── Data for analysis
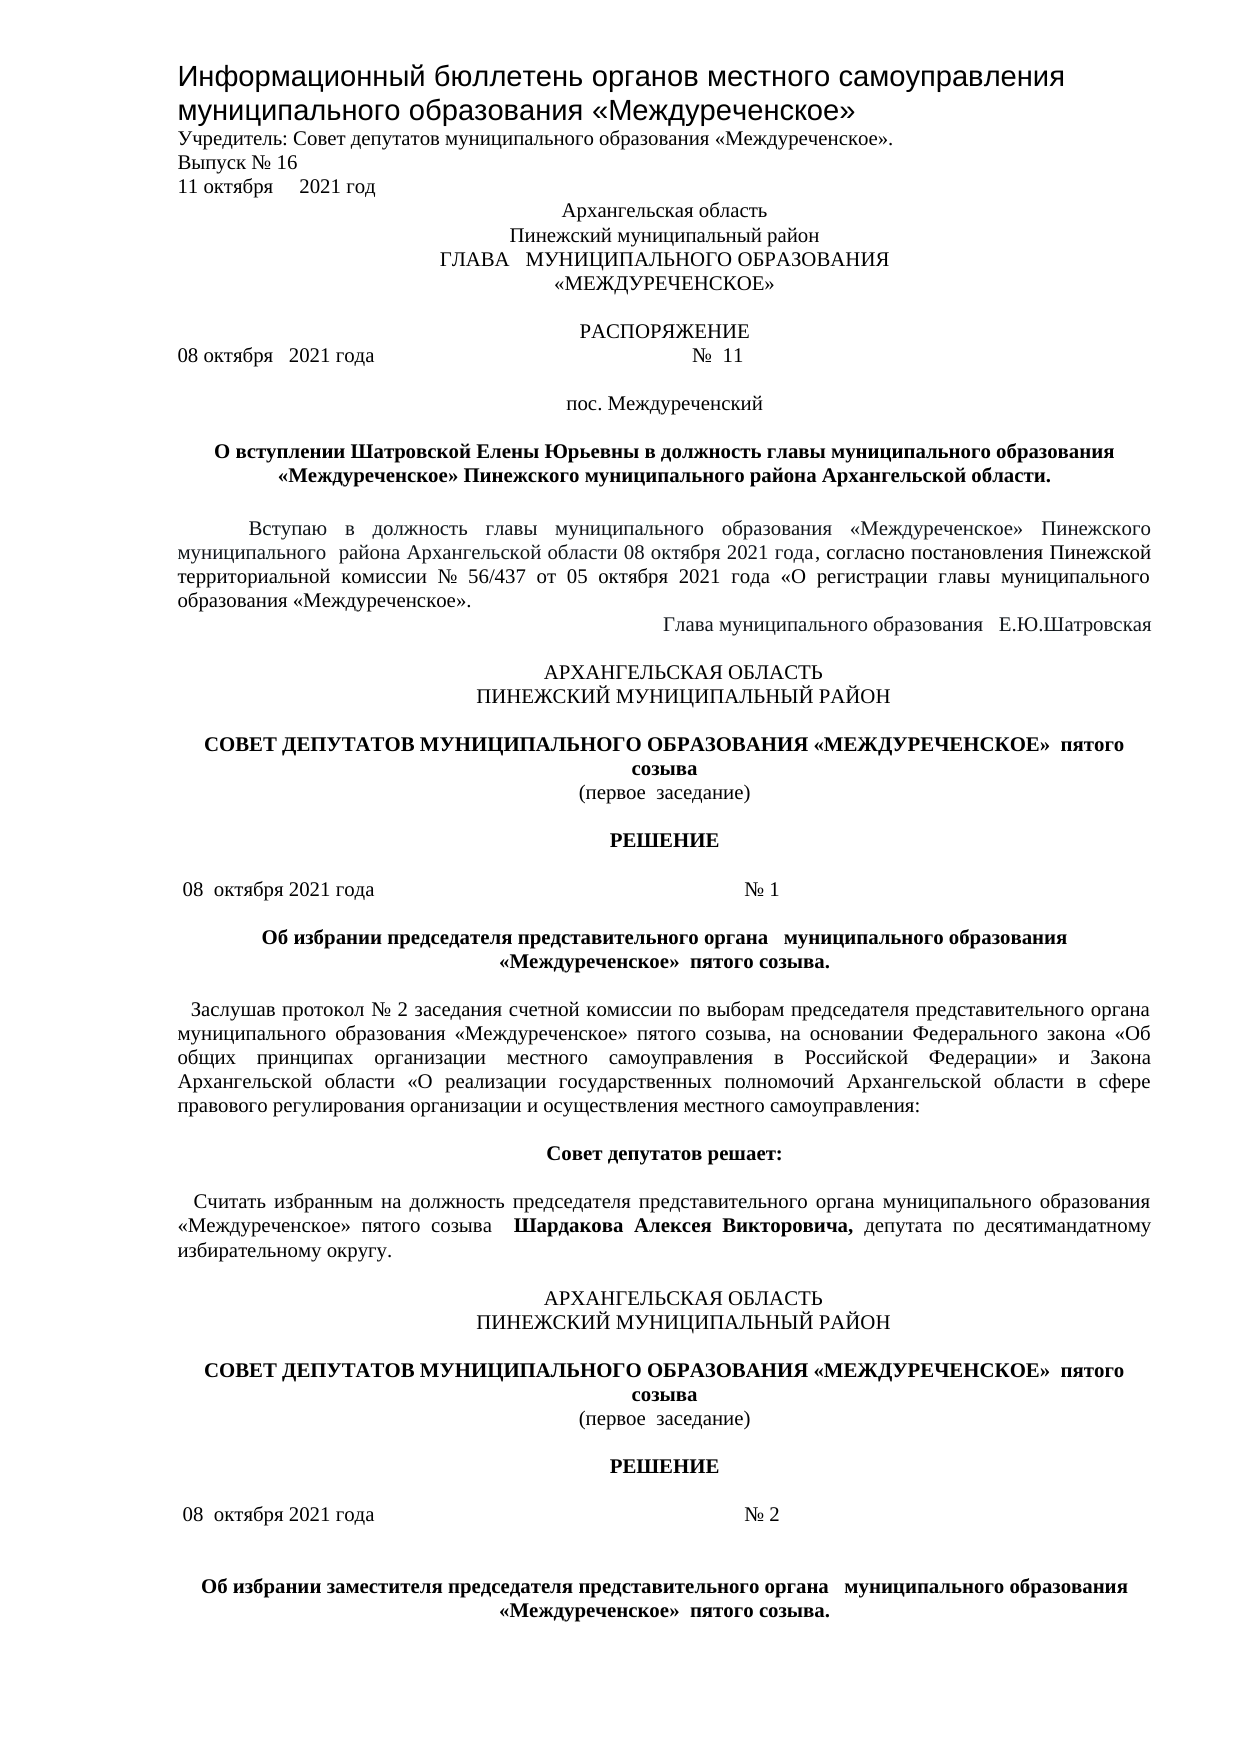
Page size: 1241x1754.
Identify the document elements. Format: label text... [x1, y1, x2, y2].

text пос. Междуреченский [177, 391, 1152, 415]
text СОВЕТ ДЕПУТАТОВ МУНИЦИПАЛЬНОГО ОБРАЗОВАНИЯ «МЕЖДУРЕЧЕНСКОЕ» пятого созыва [177, 732, 1152, 780]
text РАСПОРЯЖЕНИЕ [177, 319, 1152, 343]
text Об избрании заместителя председателя представительного органа муниципального образования «Междуреченское» пятого созыва. [177, 1574, 1152, 1622]
text Об избрании председателя представительного органа муниципального образования «Междуреченское» пятого созыва. [177, 925, 1152, 973]
text СОВЕТ ДЕПУТАТОВ МУНИЦИПАЛЬНОГО ОБРАЗОВАНИЯ «МЕЖДУРЕЧЕНСКОЕ» пятого созыва [177, 1358, 1152, 1406]
text Архангельская область [177, 198, 1152, 222]
text Учредитель: Совет депутатов муниципального образования «Междуреченское». [177, 126, 1152, 150]
text РЕШЕНИЕ [177, 828, 1152, 852]
text Вступаю в должность главы муниципального образования «Междуреченское» Пинежского муниципального района Архангельской области 08 октября 2021 года, согласно постановления Пинежской территориальной комиссии № 56/437 от 05 октября 2021 года «О регистрации главы муниципального образования «Междуреченское». [177, 516, 1152, 612]
text 08 октября 2021 года № 2 [177, 1502, 1152, 1526]
text Информационный бюллетень органов местного самоуправления муниципального образования «Междуреченское» [177, 59, 1152, 126]
text АРХАНГЕЛЬСКАЯ ОБЛАСТЬ ПИНЕЖСКИЙ МУНИЦИПАЛЬНЫЙ РАЙОН [215, 1286, 1152, 1334]
text АРХАНГЕЛЬСКАЯ ОБЛАСТЬ ПИНЕЖСКИЙ МУНИЦИПАЛЬНЫЙ РАЙОН [215, 660, 1152, 708]
text Считать избранным на должность председателя представительного органа муниципального образования «Междуреченское» пятого созыва Шардакова Алексея Викторовича, депутата по десятимандатному избирательному округу. [177, 1189, 1152, 1262]
text Пинежский муниципальный район [177, 222, 1152, 247]
text Совет депутатов решает: [177, 1141, 1152, 1165]
text «МЕЖДУРЕЧЕНСКОЕ» [177, 271, 1152, 295]
text Глава муниципального образования Е.Ю.Шатровская [177, 612, 1152, 636]
text О вступлении Шатровской Елены Юрьевны в должность главы муниципального образования «Междуреченское» Пинежского муниципального района Архангельской области. [177, 439, 1152, 487]
text Заслушав протокол № 2 заседания счетной комиссии по выборам председателя представительного органа муниципального образования «Междуреченское» пятого созыва, на основании Федерального закона «Об общих принципах организации местного самоуправления в Российской Федерации» и Закона Архангельской области «О реализации государственных полномочий Архангельской области в сфере правового регулирования организации и осуществления местного самоуправления: [177, 997, 1152, 1117]
text 08 октября 2021 года № 11 [177, 343, 1152, 367]
text РЕШЕНИЕ [177, 1454, 1152, 1478]
text 11 октября 2021 год [177, 174, 1152, 198]
text ГЛАВА МУНИЦИПАЛЬНОГО ОБРАЗОВАНИЯ [177, 247, 1152, 271]
text Выпуск № 16 [177, 150, 1152, 174]
text (первое заседание) [177, 780, 1152, 804]
text 08 октября 2021 года № 1 [177, 877, 1152, 901]
text (первое заседание) [177, 1406, 1152, 1430]
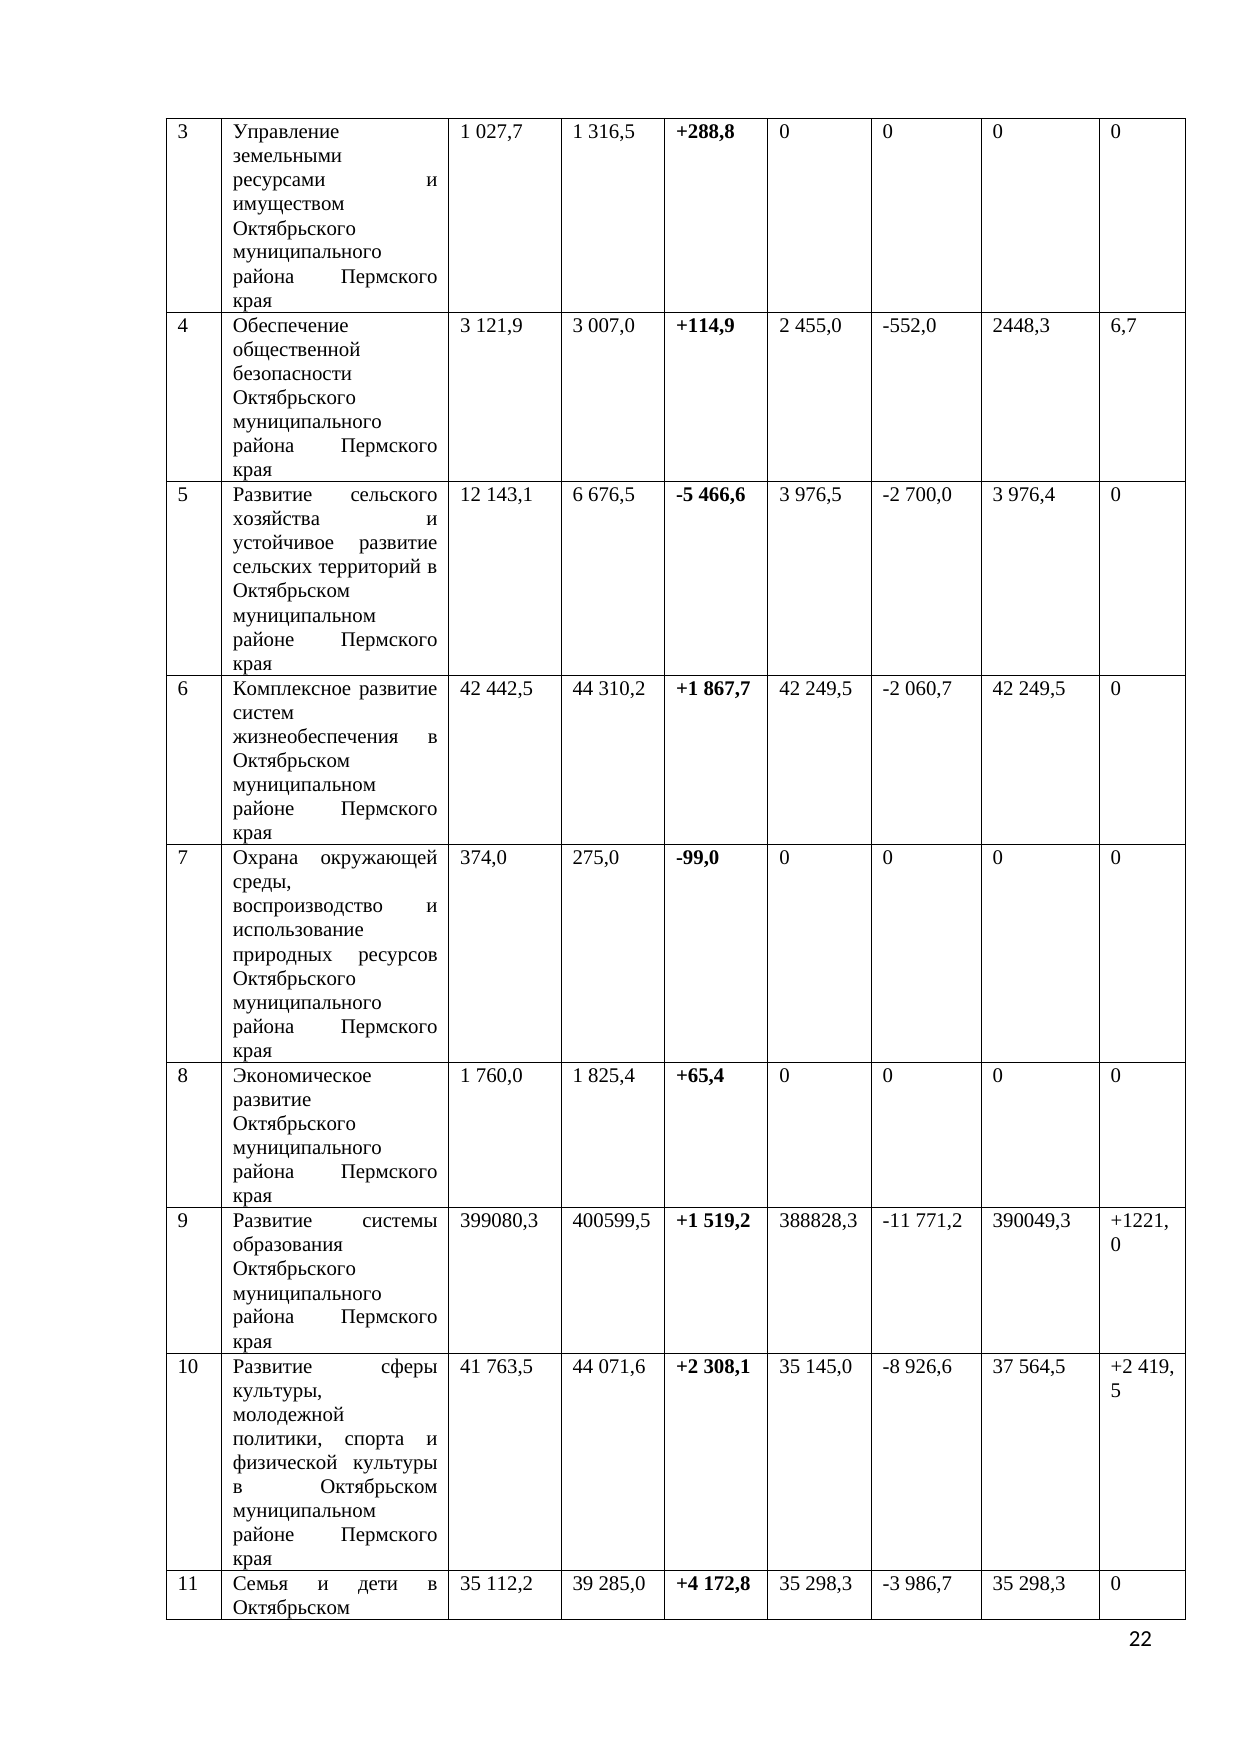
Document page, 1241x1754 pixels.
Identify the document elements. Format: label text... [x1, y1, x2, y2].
────
■ What needs to be done ■
Return the lines containing "представительного", taking each one from the listing.

■ Problem solution ■
text Об избрании заместителя председателя представительного органа муниципального образования «Междуреченское» пятого созыва. [177, 1574, 1152, 1622]
text Об избрании председателя представительного органа муниципального образования «Междуреченское» пятого созыва. [177, 925, 1152, 973]
text Считать избранным на должность председателя представительного органа муниципального образования «Междуреченское» пятого созыва Шардакова Алексея Викторовича, депутата по десятимандатному избирательному округу. [177, 1189, 1152, 1262]
text Заслушав протокол № 2 заседания счетной комиссии по выборам председателя представительного органа муниципального образования «Междуреченское» пятого созыва, на основании Федерального закона «Об общих принципах организации местного самоуправления в Российской Федерации» и Закона Архангельской области «О реализации государственных полномочий Архангельской области в сфере правового регулирования организации и осуществления местного самоуправления: [177, 997, 1152, 1117]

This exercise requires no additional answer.